Dr. Massimiliano Pittore
Mon, May 20, 2.15 pm (Venue: INF 348, Room 015)
The assessment of risk arising from the increasingly complex and vulnerable urban areas being exposed to natural hazards is a matter of cross-disciplinarity, patience and creativity, and is more and more a matter of geo-information. In order to match the requirements of practitioners and end-users, risk estimates have to precisely catch the relevant features of the built environment and its complex and vulnerable infrastructure. This requires the harmonisation of heterogeneous data sources, from remote sensing to authoritative and volunteered geoinformation, and calls upon new methodologies to collect, process and aggregate each “atomic” information into dynamic, multi-scale and uncertainty-aware models. The increasing availability of large scale loosely structured geoinformation paves the way to the application of (geo)statistical learning (artificial intelligence) techniques, but also advocates for a stronger cooperation among professionals with very different background. In this talk I will review some of our recent research activities where seismology, engineering and different flavours of GIScience are playing together to address trending issues in exposure and vulnerability modelling and in post-earthquake damage mapping.
Mon, July 1, 2.15 pm (Venue: INF 348, Room 015)

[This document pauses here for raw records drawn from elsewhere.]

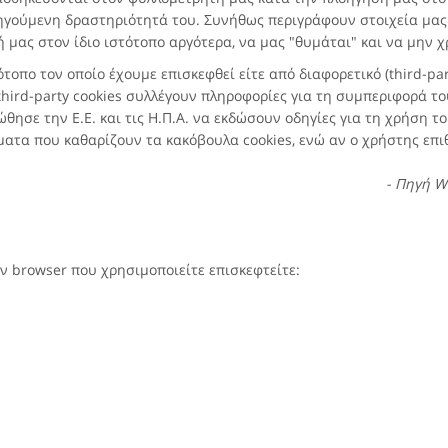
οηγούμενη δραστηριότητά του. Συνήθως περιγράφουν στοιχεία μα
μας στον ίδιο ιστότοπο αργότερα, να μας "θυμάται" και να μην χρ
ότοπο τον οποίο έχουμε επισκεφθεί είτε από διαφορετικό (third-pa
third-party cookies συλλέγουν πληροφορίες για τη συμπεριφορά του
θησε την Ε.Ε. και τις Η.Π.Α. να εκδώσουν οδηγίες για τη χρήση τ
ατα που καθαρίζουν τα κακόβουλα cookies, ενώ αν ο χρήστης επι
- Πηγή Wi
ον browser που χρησιμοποιείτε επισκεφτείτε: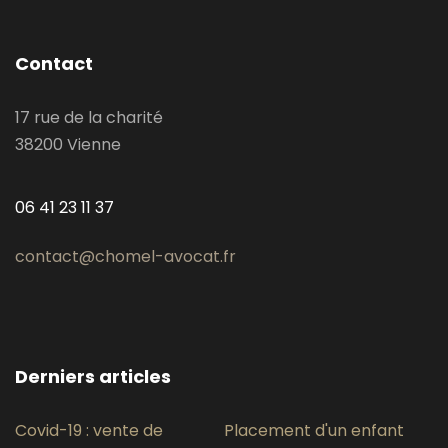
Contact
17 rue de la charité
38200 Vienne
06 41 23 11 37
contact@chomel-avocat.fr
Derniers articles
Covid-19 : vente de
Placement d'un enfant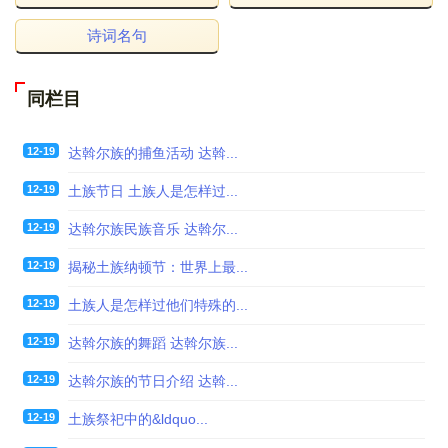
诗词名句
同栏目
12-19
达斡尔族的捕鱼活动 达斡...
12-19
土族节日 土族人是怎样过...
12-19
达斡尔族民族音乐 达斡尔...
12-19
揭秘土族纳顿节：世界上最...
12-19
土族人是怎样过他们特殊的...
12-19
达斡尔族的舞蹈 达斡尔族...
12-19
达斡尔族的节日介绍 达斡...
12-19
土族祭祀中的&ldquo...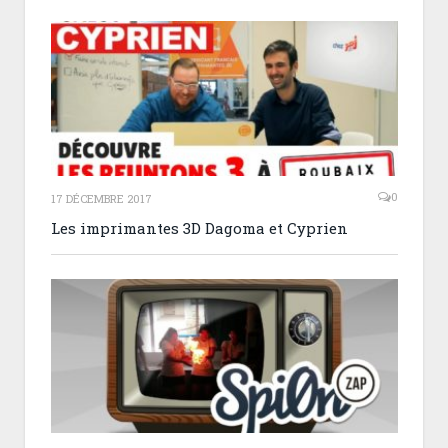
0
17 DÉCEMBRE 2017
Les imprimantes 3D Dagoma et Cyprien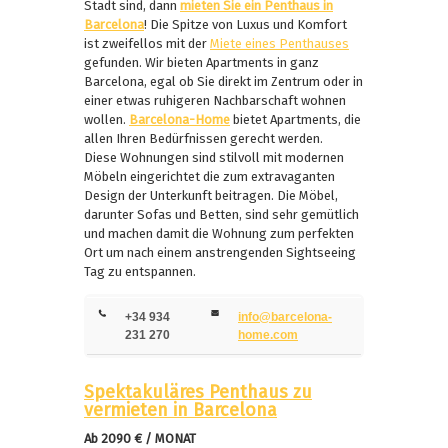
Stadt sind, dann
mieten Sie ein Penthaus in
Barcelona
! Die Spitze von Luxus und Komfort
ist zweifellos mit der
Miete eines Penthauses
gefunden. Wir bieten Apartments in ganz
Barcelona, egal ob Sie direkt im Zentrum oder in
einer etwas ruhigeren Nachbarschaft wohnen
wollen.
Barcelona-Home
bietet Apartments, die
allen Ihren Bedürfnissen gerecht werden.
Diese Wohnungen sind stilvoll mit modernen
Möbeln eingerichtet die zum extravaganten
Design der Unterkunft beitragen. Die Möbel,
darunter Sofas und Betten, sind sehr gemütlich
und machen damit die Wohnung zum perfekten
Ort um nach einem anstrengenden Sightseeing
Tag zu entspannen.
+34 934
info@barcelona-
231 270
home.com
Spektakuläres Penthaus zu
vermieten in Barcelona
Ab 2090 € / MONAT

The potential of images to answer research questions in geosciences is vast. Earth observation with image sequences allows for qualitative and quantitative assessment of earth surface processes and their changes. The topography and bathymetry can be reconstructed with very high resolution using image processing approaches. Furthermore, hydrological and geomorphological features can be detected and traced to improve environmental monitoring. Different sensors (e.g. RGB and thermal camera) and platforms (e.g. UAVs and terrestrial systems) can be used and due to their flexibility are especially suitable for fragile landscapes. This contribution introduces some basic principles regarding image processing and discusses potentials focusing on two different disciplines, i.e. geomorphology and hydrology. The first application introduces the potential of multi-temporal UAV data to reconstruct soil surface models to identify erosion forms and their changes over time to better understand the process of soil erosion. The second application in hydrology introduces the processing and analysis of image sequences from various sources to measure water levels and flow velocities. These case studies are chosen to display the variety of applications of image processing in geosciences and to support evaluation of further potentials.